Glenn Mueller, a University of Denver professor and real estate investment strategist at Dividend Capital Group, joined REIT.com for a video interview during REITWeek 2015: NAREIT’s Investor Forum, held in New York.
Mueller said that based on occupancy and rent data, the real estate cycle appears to have moved through the recovery phase and is now in a strong growth phase in a majority of markets throughout the country.
Mueller indicated that the top of the cycle may have been reached in the apartment sector, whereas other property types have not yet reached that point.
“That means that net operating income (NOI) and funds from operations (FFO) growth for REITs should be very strong in the next few years as the economy continues to expand,” Mueller said.
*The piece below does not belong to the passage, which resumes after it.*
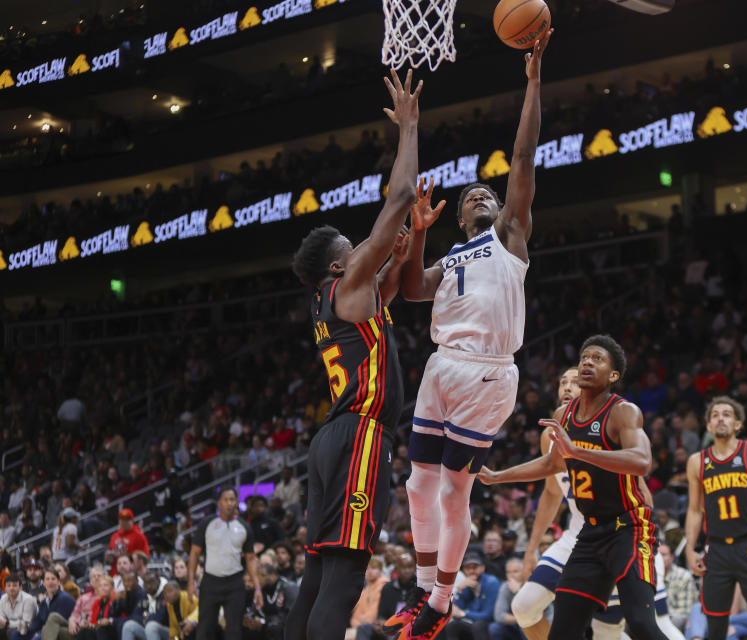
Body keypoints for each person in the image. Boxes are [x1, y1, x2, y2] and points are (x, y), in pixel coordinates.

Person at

Part of that expansion is based on new job growth that is averaging more than 250,000 per month, Mueller said. At the same time, supply remains restricted in most sectors, he noted.
“Most REITs should be able to capitalize on increasing occupancy and increasing rents to improve their NOI,” he said.
Looking ahead, Mueller said the major challenge he sees is the amount of foreign capital entering the United States. “Prices have increased substantially. Therefore, buying at lower cap rates makes getting a good return off of new acquisitions more difficult for the REIT world today,” he said.
In response, many REITs have now turned to development where they can get a higher return, Mueller pointed out.